Вот характерное выступление Сергея Ивановича в стенгазете Оптического института осенью 1941 года — уже в Йошкар-Оле, в начале эвакуации:
«Мы пересмотрели план работ и будем его и в дальнейшем пересматривать в зависимости от обстановки, стремясь возможно ближе и непосредственнее привести его к решению неотложных требований фронта. Но пересмотра плана недостаточно. На всех нас лежит обязанность возможно скорее начать работу в новых условиях, увеличить ее объем, напряженность и качество. Обстоятельства заставляют нас становиться в новых условиях по временам грузчиками, плотниками, монтерами, и всем должно быть понятно, что эта работа почетная, что она ускоряет срок пуска в ход всего института, а следовательно, должна помочь фронту… В нашей среде имеются многие десятки людей высокой научной и технической квалификации. Их обязанность сейчас — максимально напрячь свои знания, свой талант и изобретательность на решение военных задач. Об этом нужно помнить всегда, каждый день, независимо от установленных планов».
Кто, познакомившись с разными сторонами жизни Вавилова, с эпизодами из его биографии, со свидетельствами его товарищей по работе, усомнится в естественности, и глубокой убежденности, и в справедливости, наконец, его характеристики: «Вагнер — ученый-ремесленник, науку двигающий», «Вагнер по-прежнему трогателен и настоящий ученый»?

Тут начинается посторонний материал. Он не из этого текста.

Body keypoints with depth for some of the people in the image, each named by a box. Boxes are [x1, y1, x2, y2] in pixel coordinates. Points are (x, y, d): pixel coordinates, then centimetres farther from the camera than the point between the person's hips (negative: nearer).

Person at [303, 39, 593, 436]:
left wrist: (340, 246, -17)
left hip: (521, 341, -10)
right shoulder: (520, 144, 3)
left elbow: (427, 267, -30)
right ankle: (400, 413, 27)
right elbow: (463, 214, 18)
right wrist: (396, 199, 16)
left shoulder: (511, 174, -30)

Теперь нам становится гораздо понятнее, почему «ненастоящим» оказывается у Вавилова Фауст. В том пути, который проделывает гётевский герой к всесилию и земному могуществу, наука — вспомним слова Сергея Ивановича — «отбрасывается с самого начала. Вместо нее магия, простое и бесстыдное средство овладеть большим. Почти воровство».

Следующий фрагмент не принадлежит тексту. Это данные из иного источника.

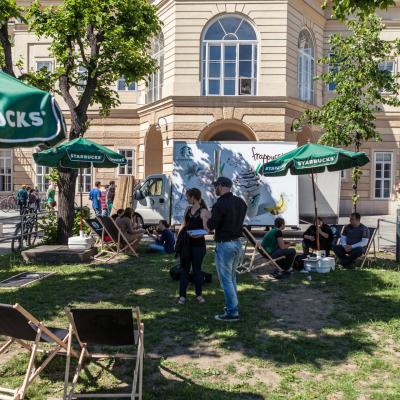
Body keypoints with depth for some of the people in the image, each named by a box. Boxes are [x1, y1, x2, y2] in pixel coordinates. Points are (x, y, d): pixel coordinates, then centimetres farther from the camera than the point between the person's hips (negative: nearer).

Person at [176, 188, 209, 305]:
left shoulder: (203, 211, -7)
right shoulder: (187, 210, 10)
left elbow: (205, 229, -13)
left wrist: (199, 234, -34)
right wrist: (178, 239, 11)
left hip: (198, 244, -4)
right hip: (186, 244, 5)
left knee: (197, 269, 7)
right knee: (184, 269, 6)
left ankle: (199, 294, 22)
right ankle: (182, 295, 12)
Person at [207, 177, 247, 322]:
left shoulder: (220, 204, -18)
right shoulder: (240, 202, 6)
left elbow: (211, 226, -17)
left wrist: (207, 218, 2)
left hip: (224, 245, -8)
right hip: (238, 243, 8)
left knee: (226, 279, 0)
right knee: (232, 277, 21)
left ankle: (232, 312, 3)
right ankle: (233, 306, 30)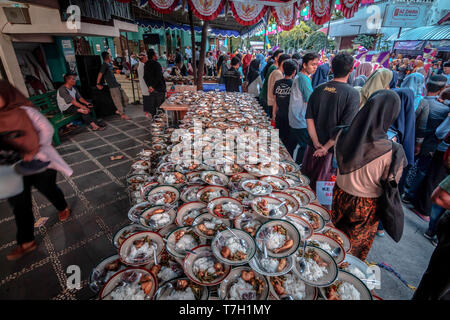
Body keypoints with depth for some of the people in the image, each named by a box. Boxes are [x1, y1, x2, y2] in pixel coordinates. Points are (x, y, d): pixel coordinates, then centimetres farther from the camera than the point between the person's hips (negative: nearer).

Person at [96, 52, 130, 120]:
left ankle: (119, 111, 22)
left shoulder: (108, 65, 17)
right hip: (113, 87, -9)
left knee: (125, 99, 11)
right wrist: (98, 84, -12)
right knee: (118, 101, -2)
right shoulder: (105, 65, -11)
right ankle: (122, 114, 8)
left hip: (117, 85, 9)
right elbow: (100, 74, -17)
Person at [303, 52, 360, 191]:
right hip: (334, 149, -3)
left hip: (314, 148, 4)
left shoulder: (319, 89, -1)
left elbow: (309, 118, -5)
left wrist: (317, 143, -7)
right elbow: (346, 127, -18)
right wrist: (326, 147, -13)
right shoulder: (352, 94, -12)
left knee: (306, 181, 21)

Так же как и к Вагнеру, к Фаусту у Вавилова подход в первую очередь этический. То, что Вагнеру дается собственными усилиями, трудолюбием, ремеслом, Фауст получает нечистым путем, вступая в связь с силами вселенского зла, цлицетворенными в Мефистофеле.

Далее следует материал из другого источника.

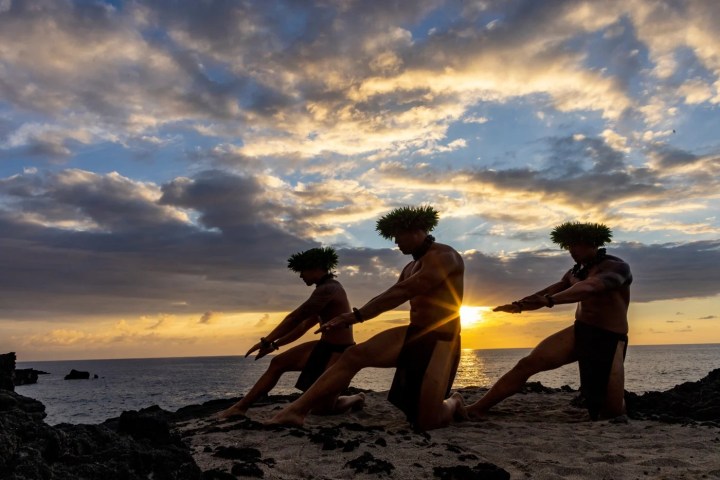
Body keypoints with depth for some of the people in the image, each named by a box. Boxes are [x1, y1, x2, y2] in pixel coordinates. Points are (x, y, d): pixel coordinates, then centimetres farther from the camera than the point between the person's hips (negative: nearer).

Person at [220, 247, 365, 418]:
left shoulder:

Если снять с этих сил магический покров, проследить их действие в современном мире, то дьяволиада гётевской трагедии обернется вполне реальными и, увы, так часто соблазнительными для ученых XX века вожделениями — стремлением к богатству, к власти над миром.
Не эти ли вожделения обнаженно и недвусмысленно проявились в деятельности современных германских ученых, вступивших в безнравственный контакт с гитлеровским режимом? Не эта ли зловещая магия привела к тому, что имя легендарного героя Гёте в XX веке связалось с одним из страшных средств разрушения?
Жрецы науки издавна твердили о ее чистоте, независимости. И вот она стала нечистой и нечестной. Не эту ли мрачную возможность предвидел Гёте, не от нее ли предостерегал своим «Фаустом»?
Конечно, Вавилов — толкователь знаменитой трагедии — вовсе не претендует на исчерпывающий анализ произведения. Он берет всего одну тему — этическую, и показывает, что без этой темы говорить сегодня о «Фаусте» не имеет смысла.
Его неожиданный вывод из антитезы «Фауст — Вагнер», вывод в пользу Вагнера, «настоящего ученого», в свете этики уже не покажется нам столь парадоксальным. Парадокс заложен в тексте трагедии, и только при новых, неожиданных исторических обстоятельствах появилась возможность этот парадокс «прочитать», выявить.
Заслуга подобного прочтения и принадлежит Сергею Ивановичу Вавилову.
Но конечно, ремесленник Вагнер, «сознание которого немного выше, а пожалуй, и ниже бюргерского», пи в коей мере не идеал для Вавилова. Идеал ученого будет построен на путях к «настоящему» Фаусту, вавиловскому, в облик которого опыт Вагнера войдет лишь как маленькое, хотя и необходимое дополнение.